Find the line containing "#57473a; stroke-width: 24" in the records below. Copy exactly that line and each one after it, ending at the line containing "2 1 2 8 2 1", and nothing more.

▶ _Items from a dataset_

---

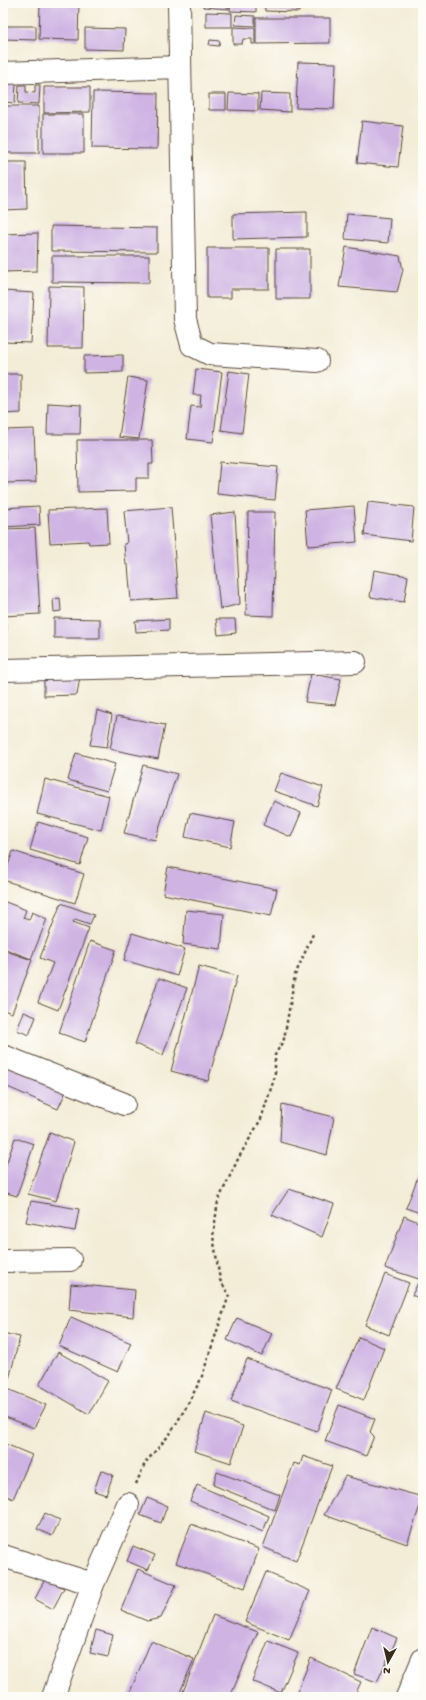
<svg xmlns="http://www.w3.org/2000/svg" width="426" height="1700" viewBox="0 0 426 1700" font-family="'Gochi Hand',sans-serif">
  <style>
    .building { fill: #ceb3e3 }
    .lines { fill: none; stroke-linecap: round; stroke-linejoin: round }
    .minor-casing { stroke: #57473a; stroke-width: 24 }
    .path { stroke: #57473a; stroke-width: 2.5; stroke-dasharray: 3 3; stroke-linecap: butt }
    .minor { stroke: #fff; stroke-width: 22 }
  </style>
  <rect width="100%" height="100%" fill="#fdfcf7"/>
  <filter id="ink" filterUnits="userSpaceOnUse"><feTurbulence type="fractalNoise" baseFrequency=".025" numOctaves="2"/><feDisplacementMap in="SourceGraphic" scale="8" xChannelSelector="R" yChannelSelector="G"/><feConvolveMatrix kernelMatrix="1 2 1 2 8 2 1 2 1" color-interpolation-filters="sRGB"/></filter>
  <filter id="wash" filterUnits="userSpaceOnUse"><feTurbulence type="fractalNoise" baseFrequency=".012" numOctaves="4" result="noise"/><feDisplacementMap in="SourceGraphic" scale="16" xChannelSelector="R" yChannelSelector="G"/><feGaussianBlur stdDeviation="0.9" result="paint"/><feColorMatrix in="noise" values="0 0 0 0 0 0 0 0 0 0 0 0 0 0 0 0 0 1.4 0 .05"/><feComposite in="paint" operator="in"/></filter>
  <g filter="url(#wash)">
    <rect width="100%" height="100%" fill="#f3ecd6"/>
    <g id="blocks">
      <path class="building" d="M40 3H79L78 40 39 39Z
        M203 3H229V9L203 7Z
        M231 3H256V12L230 11Z
        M265 3H299V12L265 11Z
        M206 12 232 13V27H206Z
        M236 15 255 16V26L235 25Z
        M256 18H330V43L256 44Z
        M3 26H36V40L3 39Z
        M233 27 255 28V44H252V39H243L242 44H233Z
        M85 28 125 29 124 50 85 49Z
        M210 40 220 41 219 46 209 45Z
        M298 62 336 63 334 109 296 108Z
        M3 82 16 83 15 103 3 102Z
        M19 85H26V92L35 93V85H40L39 104 18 103Z
        M44 87H90V112L44 113Z
        M93 92 158 93 157 149 92 148Z
        M229 93 258 94V111L228 110Z
        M261 93 290 94V112L260 110Z
        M209 94H226V110H209Z
        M3 106H39V153H3Z
        M43 114H84V153H43Z
        M362 121 403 126 398 167 357 163Z
        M3 162H26L27 209 3 210Z
        M307 212V237L233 239V214Z
        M347 214 390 218 388 243 345 239Z
        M51 226 157 228V252L51 251Z
        M38 233 37 271 3 272V234Z
        M346 247 400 256 403 270 397 292 339 287Z
        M207 248H269V289H231V298H207Z
        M276 249H310V299H276Z
        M52 256H149V283L52 282Z
        M49 286 84 287 83 348H48Z
        M3 291 34 293 31 343 3 342Z
        M123 355V372L84 373V356Z
        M196 369 222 372 213 442 187 439 191 406 200 407 201 395H193Z
        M229 371 249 374 242 433 221 430Z
        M3 374H21V413L3 414Z
        M128 377 148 380 139 439 119 437Z
        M48 403 81 405 80 434H47Z
        M34 429 36 482 6 483 4 430Z
        M77 440H152L153 464H149V478H136V491L78 492Z
        M220 462 278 467 275 500 217 494Z
        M368 502 414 507 411 541 364 535Z
        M39 506 40 525 3 527V508Z
        M354 506 357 542 308 546 305 510Z
        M171 507 178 598 131 601 128 565H126L124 544 127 543 124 511Z
        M107 508 109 543 89 544 88 541 50 543 48 510Z
        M235 512 240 604 220 609 210 515Z
        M248 512H275L273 616 246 615Z
        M35 528 40 614 3 616V529Z
        M374 570 408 576 404 602 370 597Z
        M60 598 61 611 54 612 53 599Z
        M54 618 100 619V638H54Z
        M169 619V630L136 632 135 621Z
        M216 619H235L236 633 218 635Z
        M3 625H7L6 640H3Z
        M311 674 341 679 335 705 305 702Z
        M44 676H80L77 695 44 696Z
        M97 710 112 715 107 747 90 745Z
        M117 716 165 725 158 759 110 749Z
        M76 753 115 764 107 791 68 780Z
        M143 765 177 774 155 840 124 833Z
        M281 773 323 787 317 806 274 791Z
        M45 779 109 796 101 830 37 814Z
        M274 801 301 813 291 837 263 825Z
        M190 813 235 822 230 847 185 837Z
        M38 822 88 837 80 865 30 850Z
        M13 851 84 874 75 903 3 880Z
        M168 867 277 889 271 916 163 894Z
        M3 901 26 910 23 918 29 920 32 912 47 919 31 959 3 948Z
        M61 903 94 915 90 924 75 919 73 922 89 928 58 1010 38 1002 53 963 40 958Z
        M186 910 224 914 221 949 183 944Z
        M132 933 185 949 177 976 124 960Z
        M90 941 116 950 85 1042 59 1033Z
        M3 950 32 960 12 1013 3 1010Z
        M199 966 237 976 208 1081 171 1071Z
        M159 978 187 988 163 1055 135 1044Z
        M24 1012 36 1017 29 1035 17 1030Z
        M11 1060 69 1085 58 1109 3 1085V1078Z
        M282 1104 334 1117 327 1155 280 1142Z
        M50 1132 74 1142 56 1201 28 1194Z
        M15 1138 34 1144 17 1196 3 1192V1174Z
        M423 1164V1214L406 1208Z
        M289 1189 334 1204 322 1237 272 1215Z
        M31 1201 79 1209 75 1231 26 1222Z
        M404 1216 423 1224 422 1280 385 1268Z
        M385 1274 409 1283 389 1335 365 1325Z
        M418 1283 423 1285V1300L412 1295Z
        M71 1284 135 1290 133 1317 69 1310Z
        M71 1317 131 1343 118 1372 59 1346Z
        M237 1318 272 1333 262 1356 227 1340Z
        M3 1333 20 1337 9 1379 3 1377Z
        M359 1337 384 1348 364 1400 336 1389Z
        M58 1352 108 1381 89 1414 39 1385Z
        M247 1359 332 1390 317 1431 231 1401Z
        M3 1387 46 1405 34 1428 3 1416Z
        M339 1405 375 1419 370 1432 374 1436 366 1456 325 1441Z
        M206 1413 243 1426 231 1463 194 1451Z
        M3 1443 32 1455 13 1499 3 1494Z
        M303 1456 332 1466 296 1561 263 1547 294 1463 300 1465Z
        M101 1470 113 1475 106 1495 94 1491Z
        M217 1472 280 1495 275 1510 213 1485Z
        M345 1476 423 1497 407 1544 324 1515Z
        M197 1485 269 1516 263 1532 190 1501Z
        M147 1498 167 1506 161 1523 140 1515Z
        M45 1513 60 1520 52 1536 37 1529Z
        M191 1524 259 1549 245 1588 176 1563Z
        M133 1546 155 1555 148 1570 127 1561Z
        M138 1569 176 1585 161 1618 147 1621 121 1610Z
        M266 1572 310 1591 289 1640 245 1622Z
        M45 1579 64 1588 53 1609 35 1599Z
        M213 1615 258 1632 230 1697H181Z
        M372 1627 397 1638 377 1682 354 1674Z
        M96 1630 113 1635 108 1657 90 1653Z
        M151 1641 194 1659 178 1697H128Z
        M268 1641 298 1653 281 1693 252 1681Z
        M311 1658 361 1682 354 1697H295Z"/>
    </g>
  </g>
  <g filter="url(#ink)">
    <use href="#blocks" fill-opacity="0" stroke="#57473a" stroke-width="1"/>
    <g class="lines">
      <g class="minor-casing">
        <path id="minor" d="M179 3 185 319 192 345 210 354 317 361
          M3 73 179 67
          M3 670 355 662
          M3 1056 124 1104
          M3 1261 70 1260
          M3 1556 93 1584
          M53 1697 93 1584 128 1504
          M407 1697 423 1659"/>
      </g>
      <path class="path" d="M136 1484 145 1463 170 1434 185 1409 201 1379 229 1295 220 1280 213 1236 218 1201 239 1157 261 1119 275 1076V1055L284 1039 295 975 313 934"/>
      <use href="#minor" class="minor"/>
    </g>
  </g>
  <rect width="426" height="1700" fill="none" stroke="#fdfcf7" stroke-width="16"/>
  <g transform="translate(388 1662) rotate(188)" stroke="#fdfcf7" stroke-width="3" paint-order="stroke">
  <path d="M0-3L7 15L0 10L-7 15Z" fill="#3b2a1e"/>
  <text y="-6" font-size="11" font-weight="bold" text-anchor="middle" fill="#3b2a1e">N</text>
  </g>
</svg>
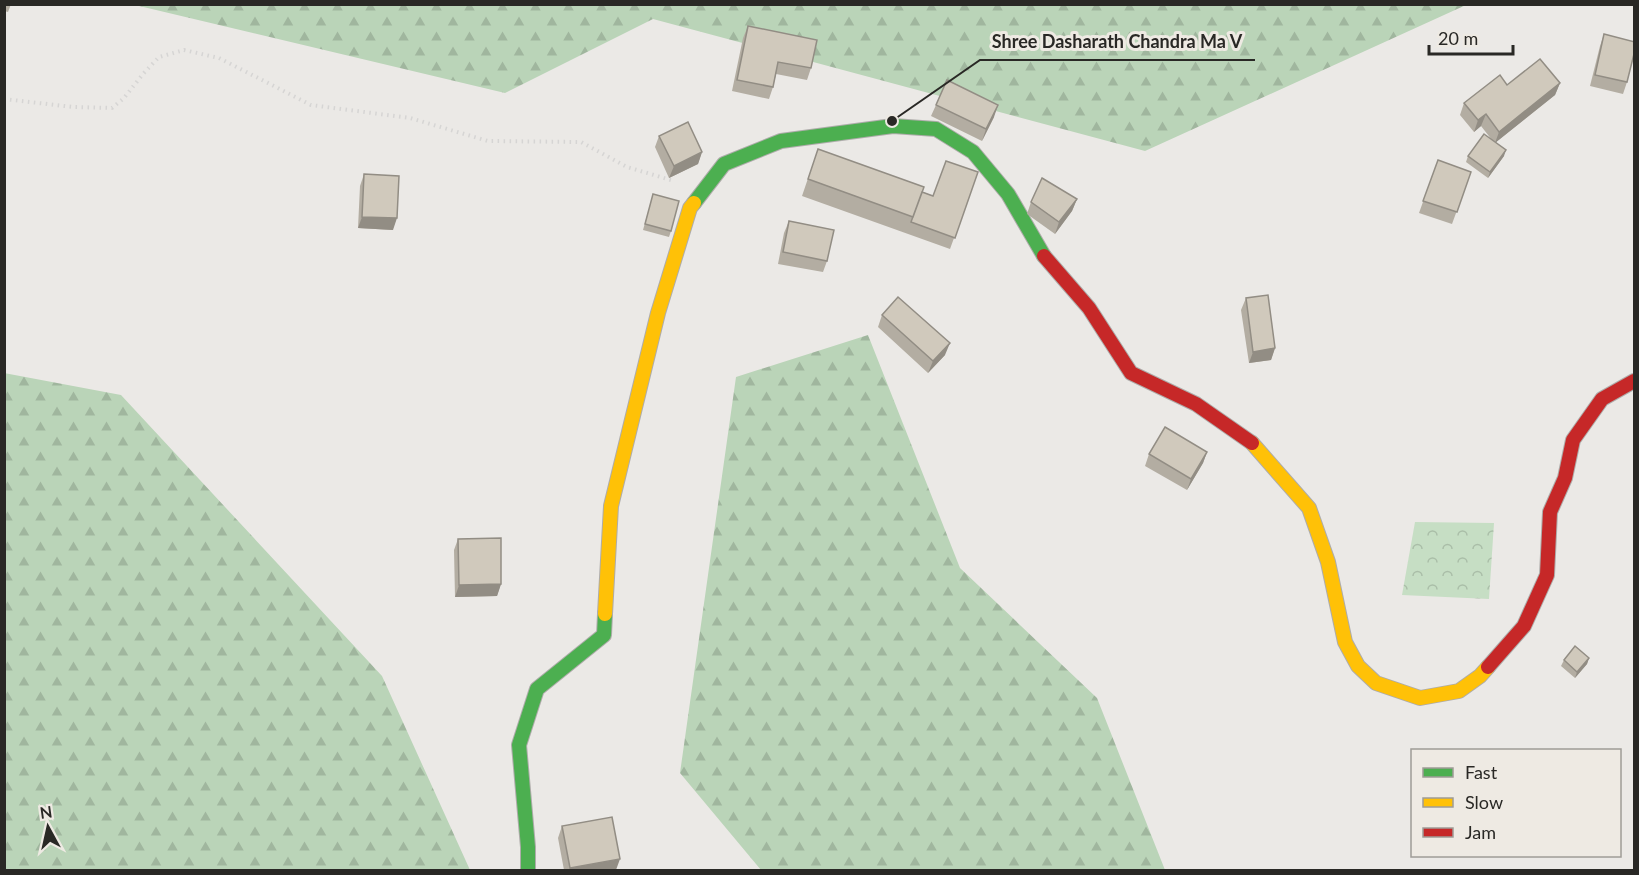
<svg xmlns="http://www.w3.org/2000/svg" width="1639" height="875" viewBox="0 0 1639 875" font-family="Lato,sans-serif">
<defs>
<pattern id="forest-firs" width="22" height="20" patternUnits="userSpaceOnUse" patternTransform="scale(1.5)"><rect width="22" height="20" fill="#bad4b8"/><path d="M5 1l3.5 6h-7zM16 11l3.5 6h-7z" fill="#a0b69e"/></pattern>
<pattern id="park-crowns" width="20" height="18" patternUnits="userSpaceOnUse" patternTransform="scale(1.5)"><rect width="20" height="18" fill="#c6dec4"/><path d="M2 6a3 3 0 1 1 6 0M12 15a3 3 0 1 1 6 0" fill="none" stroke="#aabea8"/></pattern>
</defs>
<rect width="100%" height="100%" fill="#ebe9e6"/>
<path fill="url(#forest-firs)" d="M135 5H1466L1145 151 653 19 505 93Z
M868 335 960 568 1097 698 1165 870H761L680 773 736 377Z
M4 373 121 395 382 676 470 870H5Z"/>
<path fill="url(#park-crowns)" d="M1415 522 1494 523 1489 599 1402 595Z"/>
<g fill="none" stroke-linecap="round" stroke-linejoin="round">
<g stroke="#aeacaa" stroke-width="16">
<path id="fast" d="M694 203 724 164 781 141 893 126 936 129 973 152 1008 194 1044 256
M528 870V847L519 745 537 689 604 635 605 614"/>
</g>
<g stroke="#aeacaa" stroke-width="16">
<path id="slow" d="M1252 443 1309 508 1328 562 1345 642 1358 666 1376 683 1420 698 1459 691 1480 676 1488 667
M605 614 611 506 658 313 690 208 694 203"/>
</g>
<g stroke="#aeacaa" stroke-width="16">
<path id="jam" d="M1044 256 1089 308 1131 373 1196 404 1252 443
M1488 667 1524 626 1547 575 1550 512 1565 478 1573 440 1602 399 1634 381"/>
</g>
<path stroke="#d6d5d4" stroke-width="4" stroke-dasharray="1.5 4.5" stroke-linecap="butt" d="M4 99 73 107 112 108 124 98 143 74 159 57 184 50 219 58 311 105 410 118 488 141 581 142 627 167 674 181"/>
<use href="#fast" stroke="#4caf50" stroke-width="14"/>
<use href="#slow" stroke="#ffc107" stroke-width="14"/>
<use href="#jam" stroke="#c62828" stroke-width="14"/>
</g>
<path fill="#b3ada2" d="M4 4H11L8 12 4 11Z
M748 26 811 68 807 80 776 74 773 87 769 99 732 91 743 38Z
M1604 34 1627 82 1623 94 1590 86 1600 46Z
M1560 83 1555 95 1496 142 1504 156 1488 178 1466 162 1468 156 1492 140 1481 126 1474 132 1460 115 1464 103 1507 85Z
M936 105 994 117 982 141 931 116Z
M659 136 702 152 698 164 669 178 655 147Z
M818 149 933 196 978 172 950 249 802 196Z
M1438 160 1471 172 1452 224 1419 213Z
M364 174 393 230 358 228 360 186Z
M653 194 671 231 669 237 643 230Z
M1077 199 1072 211 1055 234 1027 214 1031 202Z
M789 221 827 261 823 272 778 264 784 233Z
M1246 298 1275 348 1271 360 1249 363 1241 310Z
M882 315 945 355 928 373 878 327Z
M1207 452 1203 463 1187 490 1145 466 1149 454Z
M458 539 501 584 497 596 455 597 454 550Z
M1589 658 1587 664 1575 678 1561 666 1564 660Z
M562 826 616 870H564L558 838Z"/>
<path fill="#928d84" d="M1560 83 1555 95 1495 143 1499 132Z
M998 105 994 117 982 141 986 129Z
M1486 114 1481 126 1474 132 1478 120Z
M1506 150 1504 156 1488 178 1490 172Z
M702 152 698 164 669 178 674 166Z
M1077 199 1072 211 1055 234 1059 222Z
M362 217 397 218 393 230 358 228Z
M950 343 945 355 928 373 933 361Z
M1275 348 1271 360 1249 363 1253 352Z
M1207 452 1203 463 1187 490 1191 479Z
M501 584 497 596 455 597 459 585Z
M1589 658 1587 664 1575 678 1577 672Z
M620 859 616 870H569L570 868Z"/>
<path fill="#d0c9bc" stroke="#928d84" stroke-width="1.5" d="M748 26 817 40 811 68 778 62 773 87 737 80Z
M1604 34 1635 42V50L1627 82 1595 75Z
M1540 59 1560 83 1499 132 1486 114 1478 120 1464 103 1500 75 1507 85Z
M947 80 998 105 986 129 936 105Z
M688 122 702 152 674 166 659 136Z
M1484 134 1506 150 1490 172 1468 156Z
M818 149 924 187 913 217 808 179Z
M1438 160 1471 172 1457 212 1423 201Z
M946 161 978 172 955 238 911 222 922 192 933 196Z
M364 174 399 176 397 218 362 217Z
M1042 178 1077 199 1059 222 1031 202Z
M653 194 679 201 671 231 645 224Z
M789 221 834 230 827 261 783 252Z
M1268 295 1275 348 1253 352 1246 298Z
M898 297 950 343 933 361 882 315Z
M1165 427 1207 452 1191 479 1149 454Z
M501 538V584L459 585 458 539Z
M1575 646 1589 658 1577 672 1564 660Z
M612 817 620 859 570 868 562 826Z"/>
<path fill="none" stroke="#292825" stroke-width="2" d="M892 121L980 60H1255"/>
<circle fill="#292825" stroke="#eeeae3" stroke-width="2" cx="892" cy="121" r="6"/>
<g font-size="18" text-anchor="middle" font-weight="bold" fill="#292825" stroke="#eeeae3" stroke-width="6" stroke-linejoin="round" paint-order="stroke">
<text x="1117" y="48">Shree Dasharath Chandra Ma V</text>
</g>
<rect width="1639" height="875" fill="none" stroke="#292825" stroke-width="12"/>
<rect x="1411" y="749" width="210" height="108" fill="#eeeae3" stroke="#9f9c97" stroke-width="1.5"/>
<rect x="1423" y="768" width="30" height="9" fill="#4caf50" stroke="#9f9c97" stroke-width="1.5"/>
<text x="1465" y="779" font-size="18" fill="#292825">Fast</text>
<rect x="1423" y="798" width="30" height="9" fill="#ffc107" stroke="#9f9c97" stroke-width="1.5"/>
<text x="1465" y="809" font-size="18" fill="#292825">Slow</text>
<rect x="1423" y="828" width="30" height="9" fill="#c62828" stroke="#9f9c97" stroke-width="1.5"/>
<text x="1465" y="839" font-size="18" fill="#292825">Jam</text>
<g transform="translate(48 827) rotate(352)" stroke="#eeeae3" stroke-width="4.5" paint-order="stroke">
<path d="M0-4.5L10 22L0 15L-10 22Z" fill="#292825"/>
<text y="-9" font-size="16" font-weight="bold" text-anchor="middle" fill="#292825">N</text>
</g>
<path d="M1429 45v9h84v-9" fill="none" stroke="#292825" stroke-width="3"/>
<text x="1438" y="45" font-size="18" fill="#292825" stroke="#eeeae3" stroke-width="4.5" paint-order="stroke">20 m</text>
</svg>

---

▶ _Response area_
    .minor-casing { stroke: #57473a; stroke-width: 24 }
    .path { stroke: #57473a; stroke-width: 2.5; stroke-dasharray: 3 3; stroke-linecap: butt }
    .minor { stroke: #fff; stroke-width: 22 }
  </style>
  <rect width="100%" height="100%" fill="#fdfcf7"/>
  <filter id="ink" filterUnits="userSpaceOnUse"><feTurbulence type="fractalNoise" baseFrequency=".025" numOctaves="2"/><feDisplacementMap in="SourceGraphic" scale="8" xChannelSelector="R" yChannelSelector="G"/><feConvolveMatrix kernelMatrix="1 2 1 2 8 2 1 2 1" color-interpolation-filters="sRGB"/></filter>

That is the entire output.